*Task description:* The lines from the one with "middle pip: (248, 191)" through the last line below are to be copied exactly; no other lines are to be returned.
═════ The data ═════
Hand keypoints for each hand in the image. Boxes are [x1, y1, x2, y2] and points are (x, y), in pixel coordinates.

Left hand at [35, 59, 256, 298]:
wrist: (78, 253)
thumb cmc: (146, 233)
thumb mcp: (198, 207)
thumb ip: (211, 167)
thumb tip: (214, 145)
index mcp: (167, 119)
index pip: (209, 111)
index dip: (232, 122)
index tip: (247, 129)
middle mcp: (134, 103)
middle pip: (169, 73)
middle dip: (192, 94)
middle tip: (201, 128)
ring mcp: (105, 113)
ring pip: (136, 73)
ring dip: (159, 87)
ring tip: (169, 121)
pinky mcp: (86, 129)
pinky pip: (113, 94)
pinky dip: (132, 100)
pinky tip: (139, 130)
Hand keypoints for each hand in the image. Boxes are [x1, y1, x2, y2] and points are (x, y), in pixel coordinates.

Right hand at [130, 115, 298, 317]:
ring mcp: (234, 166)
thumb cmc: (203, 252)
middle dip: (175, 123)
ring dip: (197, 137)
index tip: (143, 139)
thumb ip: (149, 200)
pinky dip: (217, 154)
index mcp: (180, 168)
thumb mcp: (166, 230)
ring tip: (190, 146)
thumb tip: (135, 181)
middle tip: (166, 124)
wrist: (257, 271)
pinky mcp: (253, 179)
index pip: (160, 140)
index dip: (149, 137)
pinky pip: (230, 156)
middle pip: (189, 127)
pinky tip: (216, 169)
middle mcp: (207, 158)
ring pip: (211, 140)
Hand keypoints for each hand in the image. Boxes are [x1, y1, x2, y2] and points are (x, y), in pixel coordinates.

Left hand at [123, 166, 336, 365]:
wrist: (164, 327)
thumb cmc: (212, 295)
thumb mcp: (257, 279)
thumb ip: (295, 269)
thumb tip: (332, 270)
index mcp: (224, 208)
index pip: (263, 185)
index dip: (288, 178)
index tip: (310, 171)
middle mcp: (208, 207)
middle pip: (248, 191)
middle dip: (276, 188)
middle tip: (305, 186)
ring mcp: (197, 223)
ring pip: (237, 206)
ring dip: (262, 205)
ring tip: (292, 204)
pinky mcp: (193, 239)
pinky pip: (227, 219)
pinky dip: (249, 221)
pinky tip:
═════
*Task response:*
middle pip: (248, 191)
middle dip: (276, 188)
middle tip: (305, 186)
ring mcp: (197, 223)
ring pip: (237, 206)
ring dip: (262, 205)
ring tip: (292, 204)
pinky mcp: (193, 239)
pinky pip: (227, 219)
pinky dip: (249, 221)
pinky tip:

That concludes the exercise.